SERIE DI COMPITI
[1] Rispondi alle seguenti domande sul testo relativo alla conquista di Kazan:
(a) A chi furono affidati la realizzazione e il lavoro preparativo ed esecutivo della conquista?
(b) In quale anno Šuiskii, convinto che il momento fosse propizio, comunicò la sua prontezza a Giovanni IV?
(c) Da quale base sarebbero salpate le navi alla volta di Kazan?
[2] Riporta senza modifiche il passo del testo sulla conquista di Kazan che inizia con "La realizzazione e" e si chiude con "tataro in servizio.".
[3] Prosegui il testo sulla conquista di Kazan a partire dal punto in cui si interrompe.

TESTO SELEZIONATO
La realizzazione e il lavoro preparativo e esecutivo della conquista furono così affidati a Giovanni Šuiskii, il riurikide parente più influente al governo di Nižnii Novgorod, affiancandogli Šah-Ali per la collaborazione strategica e per l'istruzione del personale tataro in servizio.

Da qualche tempo giungevano informazioni che a Kazan esistesse un gruppo di dissidenti ostili a Safa Girei pronti a metter fuori gioco quest'ultimo con l'aiutino di Mosca e i boiari avevano colto subito la palla al balzo consigliando il giovane sovrano di far affrettare Šuiskii a scendere in campo. Costui, dopo aver ascoltato le varie voci, convinto che il momento era propizio per il colpo finale (1545) comunicò la sua prontezza a Giovanni IV con in più le solite millanterie e ottenne da lui il pieno consenso e la responsabilità politica del sovrano dell'imminente azione militare.

Naturalmente occorreva preparare pure la popolazione tatara sul territorio vagliando l'affidabilità delle persone prezzolate per evitare gli errori del passato, mentre per l'aspetto strettamente militare si optò per l'attacco dal fiume invece che ricorrere alla cavalleria da movimentare sulla terra. Il terreno era considerato insicuro dagli agguati nemici e se non arrivava il momento stagionale giusto. Nella base di Vasilsursk si sarebbero concentrate le forze disponibili e di qui sarebbero salpate finalmente le navi, con armi e armigeri alla volta di Kazan.

MATERIALE ESTRATTO
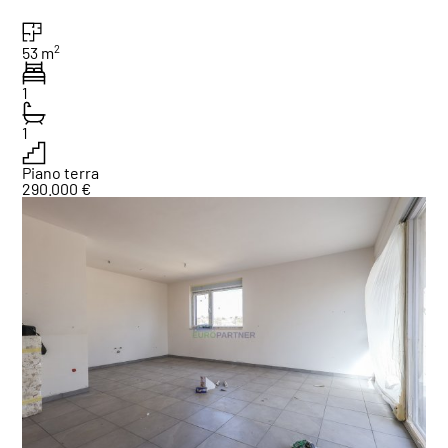
2
53 m
1
1
Piano terra
290.000 €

SERIE DI SOLUZIONI
[1]
(a) A Giovanni Šuiskii, affiancato da Šah-Ali.
(b) Nel 1545.
(c) Dalla base di Vasilsursk.

[2]
La realizzazione e il lavoro preparativo e esecutivo della conquista furono così affidati a Giovanni Šuiskii, il riurikide parente più influente al governo di Nižnii Novgorod, affiancandogli Šah-Ali per la collaborazione strategica e per l'istruzione del personale tataro in servizio.

[3]
Logicamente gli uškuiniki di Viatka ancora attivi come volontari (nel 1479 Giovanni III li aveva dichiarati fuori legge nella loro organizzazione originaria) furono sollecitati da Šuiskii a schierarsi con Mosca e fu affidato loro addirittura il compito di ostacolare e mettere nell'impotenza i Tatari che vivevano fra le popolazioni Komi (allora chiamate Ceremissi nelle aree oggi parti delle repubbliche federali russe di Komi Mu e Mari El). Anzi! Si può dire che i primi attacchi nella regione (1542) furono forse delle prove attuative del piano moscovita contro Kazan.

Si costituirono alla fine tre armate imbarcate di cui la più grossa era quella di Nižnii Novgorod.   Si cercò di fare i preparativi in gran segreto e, quando le tre armate si mossero contemporaneamente verso la confluenza del Kama col Volga per poi risalire il fiume Kazanka, alla festa di san Giovanni si trovavano più o meno sotto Kazan.

Quell'appuntamento rientrava a puntino nei piani. Si sapeva che ogni anno i Tatari di Kazan festeggiavano la loro entrata nell'Islam del 921 d.C. e la città rimaneva sguarnita poiché gli uomini si riunivano con gli anziani in assemblea (in tataro Cien) fra le rovine di Bulgar-sul-Volga sia per ribadire o risolvere questioni generali sia per celebrare l'unità dei popoli tatari come si fa più o meno ancora oggi in Tatarstan e in Baškortostan.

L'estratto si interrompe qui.